=== EXERCISE DIRECTIONS ===
Once the line containing "left eye: (195, 174)" is found in the records below, return it and each following line exactly, up to and including the line containing "left back paw: (153, 391)", and nothing else.

=== SUPPLIED DATA ===
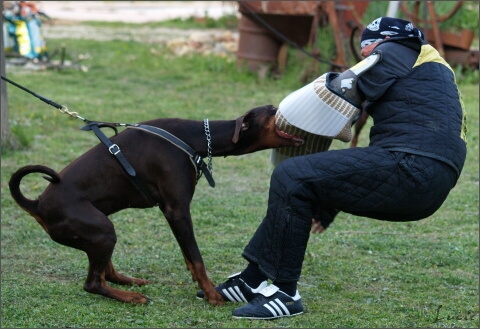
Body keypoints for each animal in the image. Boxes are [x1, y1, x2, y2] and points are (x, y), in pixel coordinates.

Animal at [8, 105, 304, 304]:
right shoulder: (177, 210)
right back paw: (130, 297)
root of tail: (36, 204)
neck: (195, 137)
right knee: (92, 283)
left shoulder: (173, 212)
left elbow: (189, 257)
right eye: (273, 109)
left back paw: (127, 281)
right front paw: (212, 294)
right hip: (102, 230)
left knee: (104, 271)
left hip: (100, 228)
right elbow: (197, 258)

--

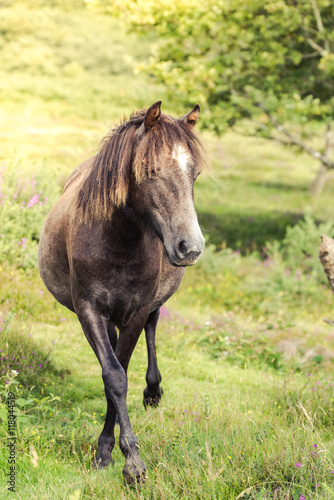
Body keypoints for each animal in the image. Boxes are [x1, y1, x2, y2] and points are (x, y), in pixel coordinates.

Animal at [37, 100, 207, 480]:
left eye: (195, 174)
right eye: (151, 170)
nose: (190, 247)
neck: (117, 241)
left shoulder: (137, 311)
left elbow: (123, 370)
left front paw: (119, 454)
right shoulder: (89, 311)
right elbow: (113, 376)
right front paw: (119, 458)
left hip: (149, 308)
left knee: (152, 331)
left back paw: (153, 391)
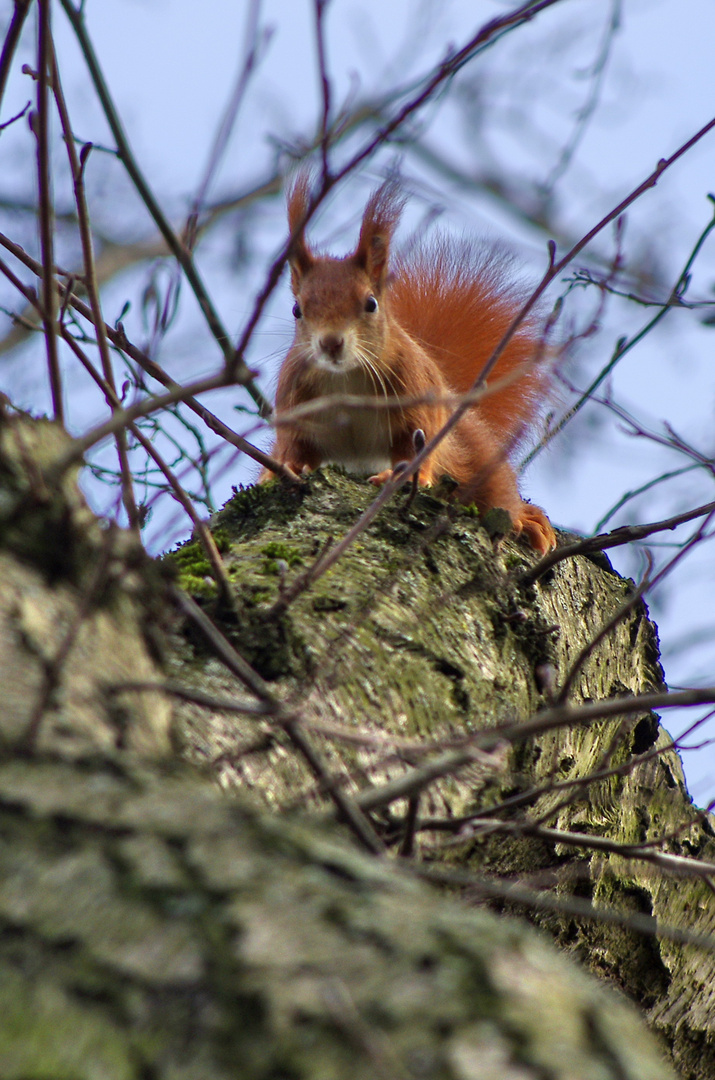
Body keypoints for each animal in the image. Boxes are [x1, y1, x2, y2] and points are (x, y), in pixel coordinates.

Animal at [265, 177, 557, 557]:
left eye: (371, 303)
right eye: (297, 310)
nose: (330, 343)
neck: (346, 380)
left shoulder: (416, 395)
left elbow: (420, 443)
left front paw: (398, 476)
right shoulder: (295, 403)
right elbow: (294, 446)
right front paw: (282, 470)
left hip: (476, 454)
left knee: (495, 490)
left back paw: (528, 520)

=== ANSWER TO THE EXERCISE ===
left eye: (195, 174)
right eye: (151, 170)
nose: (190, 247)
neck: (117, 241)
left shoulder: (137, 311)
left elbow: (123, 370)
left front paw: (119, 454)
right shoulder: (89, 311)
right elbow: (113, 376)
right front paw: (119, 458)
left hip: (149, 308)
left knee: (152, 331)
left back paw: (153, 391)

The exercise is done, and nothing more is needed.